Why is this discouraging? Many critical healthcare reforms are not technology-based. For example, structural changes like integrating primary and behavioral care require development and testing, not to mention better integration of our major clinical domains—mental health, SUD, and health behaviors.

Once investors achieve their ROI, the focus shifts to health plans for long-term funding. Large employers may support discrete new products, but system reform will be largely driven by health plans. For example, health plans will need to implement comprehensive, lasting solutions for poor access to care.

Just as passionate people cannot succeed without funding, our field cannot succeed just on the basis of fundraising campaigns. Collaboration with health plans is critical to the future state of our field. It gets fewer headlines, but it is where more of our attention should go.

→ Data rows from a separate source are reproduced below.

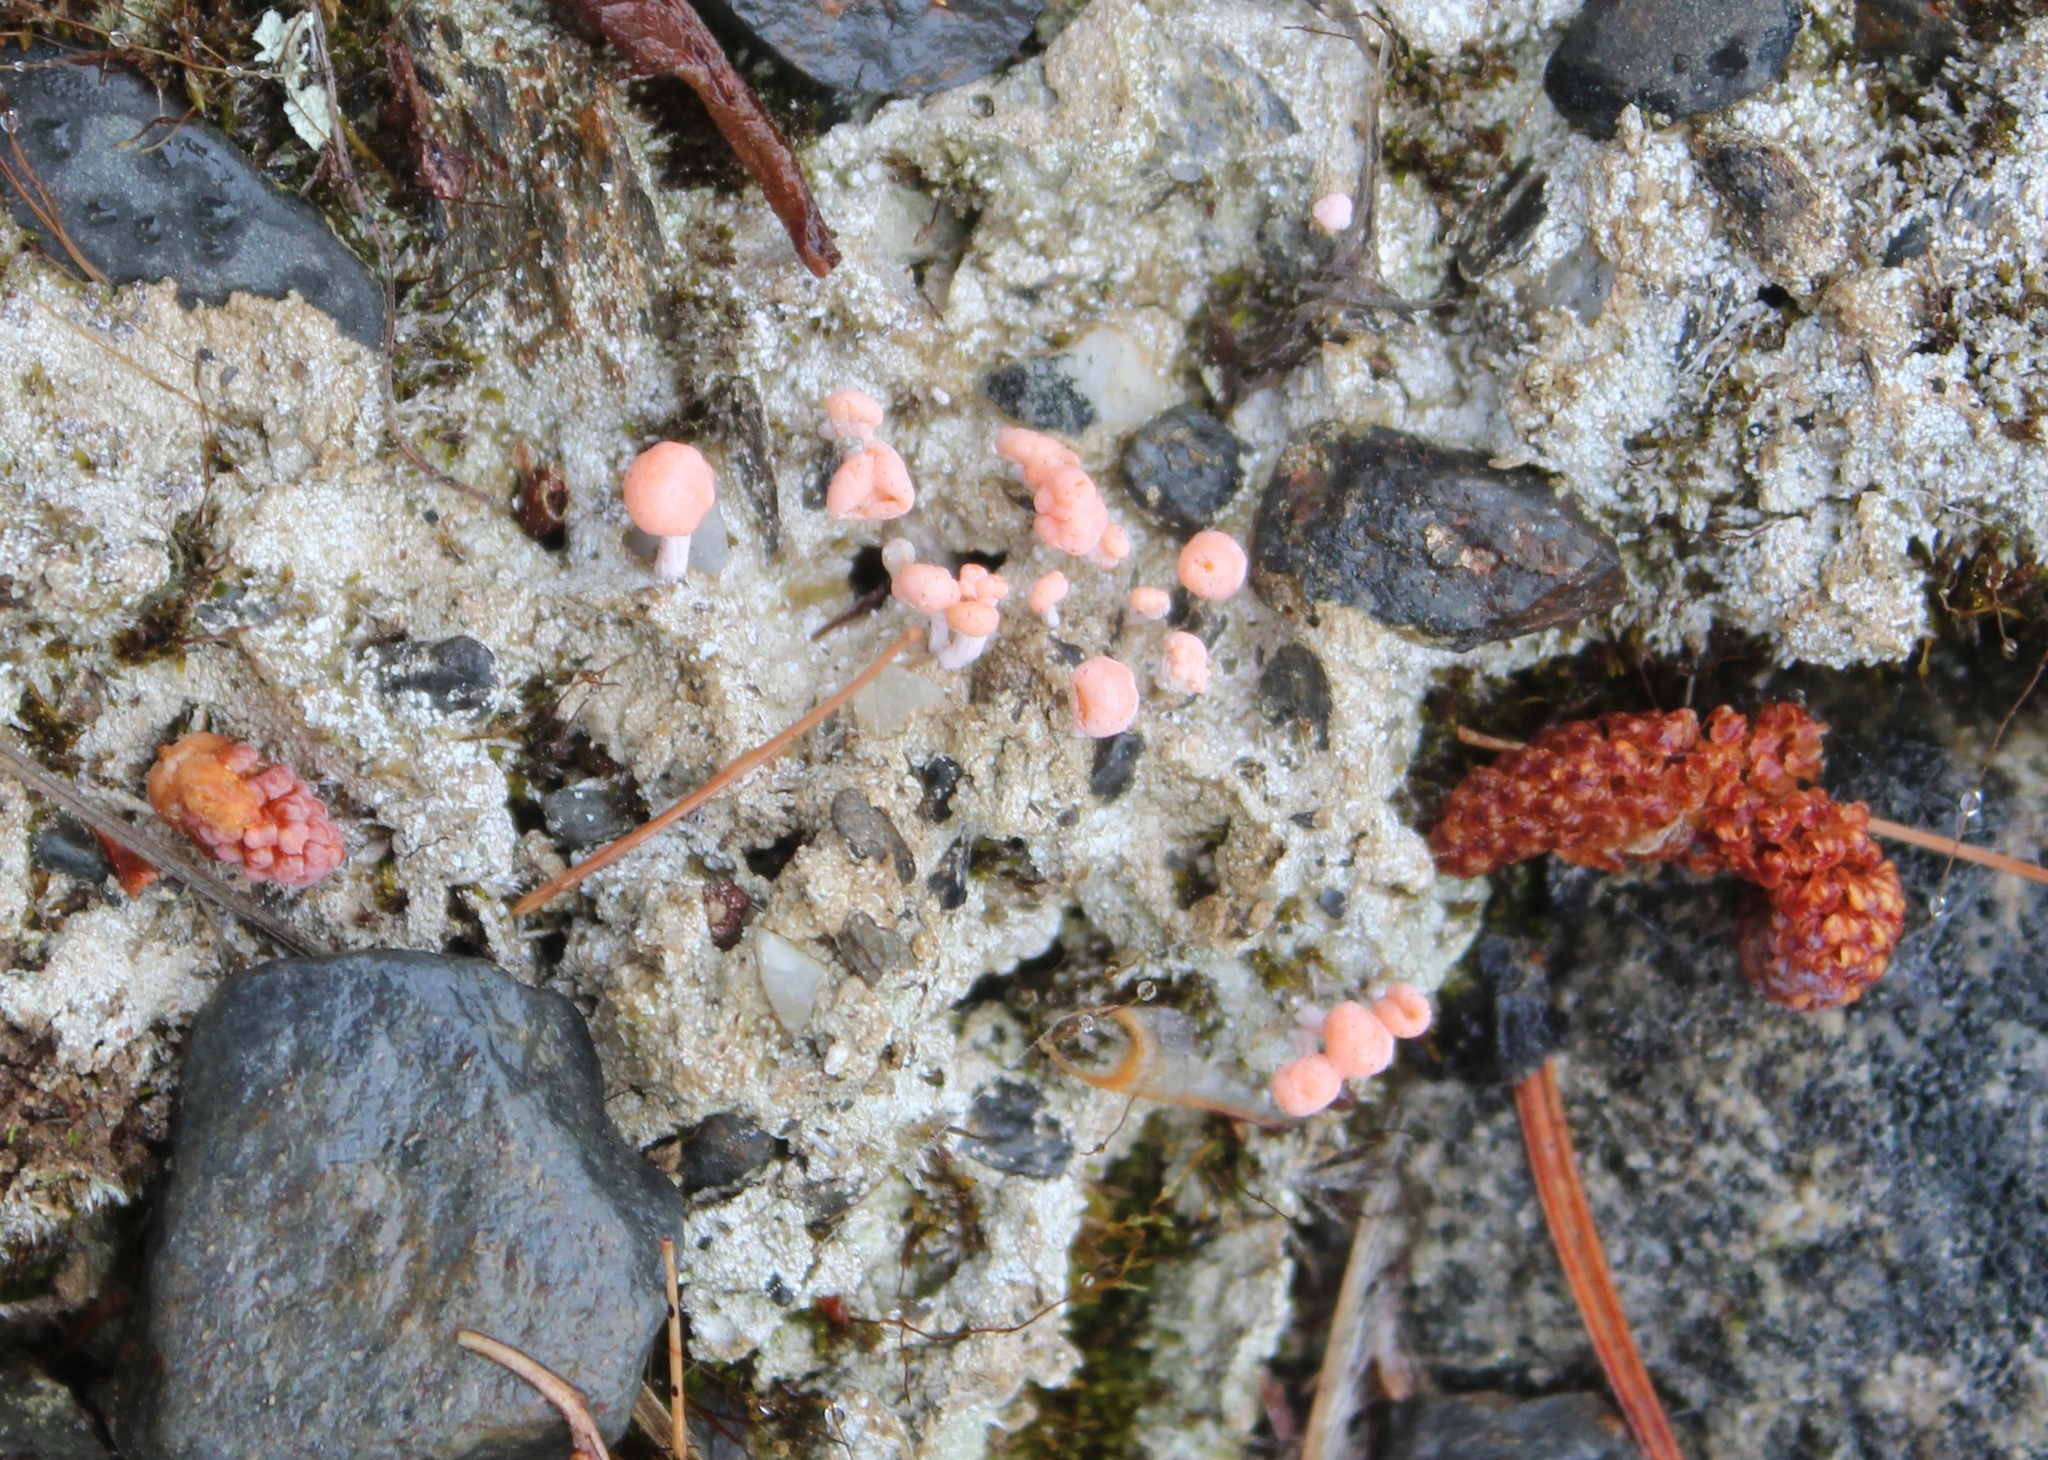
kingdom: Fungi
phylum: Ascomycota
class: Lecanoromycetes
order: Pertusariales
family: Icmadophilaceae
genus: Dibaeis
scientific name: Dibaeis baeomyces
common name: Pink earth lichen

That focus will uncover the need for a new type of leader, specifically behavioral health leaders ready to manage the complexities of health plans. Let us start investing in our topnotch managers on a career path to becoming health plan executives. The long-term success of our field depends on it.

Ed Jones, PhD is currently with ERJ Consulting, LLC and previously served as president at ValueOptions and chief clinical officer at PacifiCare Behavioral Health.


The views expressed in Perspectives are solely those of the author and do not necessarily reflect the views of Behavioral Healthcare Executive, the Psychiatry & Behavioral Health Learning Network, or other Network authors. Perspectives entries are not medical advice.

 

Reference

Jones E. Let us adopt measurement-based care at long last. Behavioral Healthcare Executive. Published online March 28, 2022.